Der Magen ist eines der wichtigsten Organe des Verdauungssystems. Er befindet sich in der Mitte der Bauchhöhle und erstreckt sich vom unteren Ende des Ösophagus (Speiseröhre) bis zum Duodenum(Zwölffingerdarm). Seiner Form nach sieht er aus wie ein Beutel, der am oberen Teil weniger, am unteren mehr gekrümmt ist. Der Speisebrei gelangt von der Speiseröhre in den Magen und wird durch peristaltische Bewegungen durchgemengt. Vom Magen selbst werden Magensäure und die Enzyme Pepsin und Gastrin freigesetzt, die zur Verarbeitung der Proteine, Kohlenhydrate und Fette in den Nahrungsstoffen dienen.

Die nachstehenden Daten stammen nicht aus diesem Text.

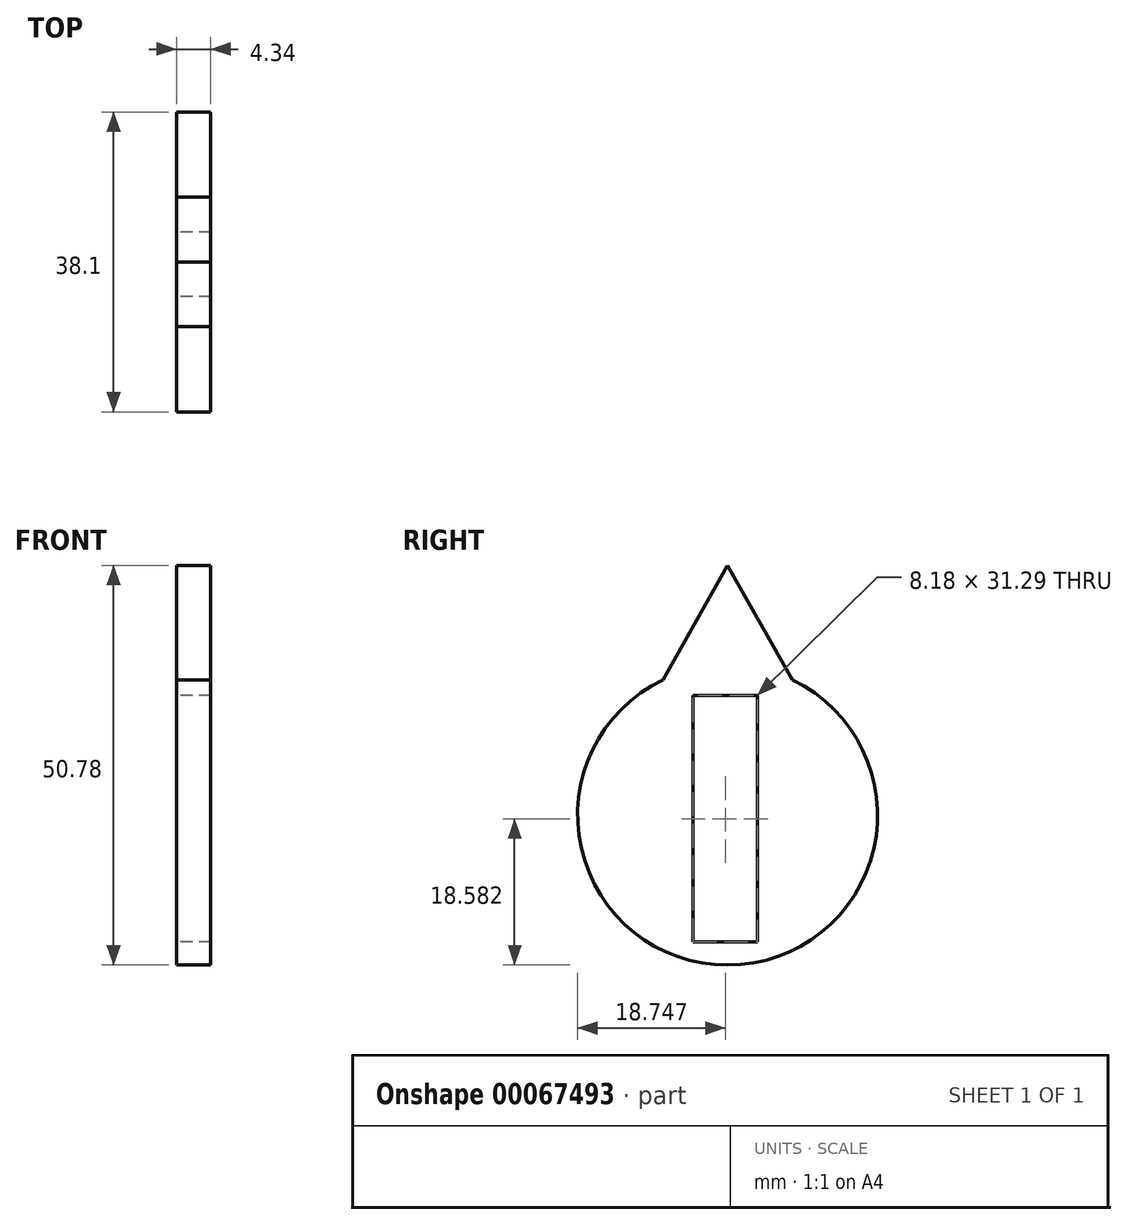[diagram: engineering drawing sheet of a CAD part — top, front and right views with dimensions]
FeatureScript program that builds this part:
annotation { "Feature Type Name" : "Feature", "Feature Type Description" : "" }
export const myFeature = defineFeature(function(context is Context, id is Id, definition is map)
    precondition{}
    {
        {
            var Q0;
            Q0=qCreatedBy(makeId("Right.planeOp"),FACE);
            var sketch = newSketch(context, id + "F0", { "sketchPlane" : qUnion([Q0])});
            skLineSegment(sketch, "E0", {"start": v(-39.27, 14.9) * mm, "end": v(-31.1, 14.9) * mm});
            skLineSegment(sketch, "E1", {"start": v(-39.27, 14.9) * mm, "end": v(-39.27, -16.38) * mm});
            skLineSegment(sketch, "E2", {"start": v(-31.1, 14.9) * mm, "end": v(-31.1, -16.38) * mm});
            skLineSegment(sketch, "E3", {"start": v(-31.1, -16.38) * mm, "end": v(-39.27, -16.38) * mm});
            skPoint(sketch, "E4.end.orphan", {"position": v(-36.84, -10.4) * mm});
            skPoint(sketch, "E4.start.orphan", {"position": v(-35.18, 14.9) * mm});
            skArc(sketch, "E5", {"start": v(-43.12, 16.9) * mm, "mid": v(-34.88, -19.32) * mm, "end": v(-26.64, 16.9) * mm});
            skPoint(sketch, "E6.start.orphan", {"position": v(-42.1, 17.35) * mm});
            skPoint(sketch, "E7.end.orphan", {"position": v(-40.84, 18.21) * mm});
            skPoint(sketch, "E8.start.orphan", {"position": v(-31.94, -19.1) * mm});
            skPoint(sketch, "E9.orphan", {"position": v(-53.93, 0) * mm});
            skLineSegment(sketch, "E10.trimOffspring", {"start": v(-53.73, 2.44) * mm, "end": v(-53.93, 3.51) * mm, "construction": true});
            skPoint(sketch, "E11.end.orphan", {"position": v(-42.1, -16.38) * mm});
            skPoint(sketch, "E12.start.orphan", {"position": v(-38.64, -0.74) * mm});
            skLineSegment(sketch, "E13", {"start": v(-34.88, -1.36) * mm, "end": v(-34.88, 33.56) * mm});
            skPoint(sketch, "E14.start.orphan", {"position": v(-35.74, 33.56) * mm});
            skLineSegment(sketch, "E15", {"start": v(-43.12, 16.9) * mm, "end": v(-34.88, 31.46) * mm});
            skLineSegment(sketch, "E16.MirrorCS", {"start": v(-26.64, 16.9) * mm, "end": v(-34.88, 31.46) * mm});
            skPoint(sketch, "E17.orphan", {"position": v(-39.48, 18.21) * mm});
            skSolve(sketch);
        }
        {
            var Q0;
            Q0 = qSketchRegion(id + "F0", true);
            extrude(context, id + "F1", {"entities" : qUnion([Q0]), "depth" : 4.34 * mm});
        }
    });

Eine widerstandsfähige Schleimhaut bedeckt die Mageninnenwände und bildet einen ausreichenden Schutz vor der Magensäure. Gelegentlich dünnt diese Schicht aus und wird für die Säuren angreifbar. In diesen Fällen spricht man von Magengeschwüren, die im Magen, dem unteren Ende der Speiseröhre oder dem Zwölffingerdarm auftreten können. Am Magenausgang befindet sich der Pförtner (Pylorus), ein Schließmuskel, der die ausreichend verarbeitete Nahrung in den Zwölffingerdarm entläßt. Ein durchschnittlich großer Magen faßt etwa einen Liter Flüssigkeit, kann sich aber auch bedeutend erweitern, um mehr aufzunehmen. Wenn er leer oder fast leer ist, kontrahiert er sich und bildet in der Schleimhaut Falten (Rugae). Früher glaubte man, daß es diese Kontraktionen seien, die das Hungergefühl auslösen, aber heute weiß man, daß der wesentliche Impuls dafür durch den niedrigen Blutzuckerspiegel zustande kommt.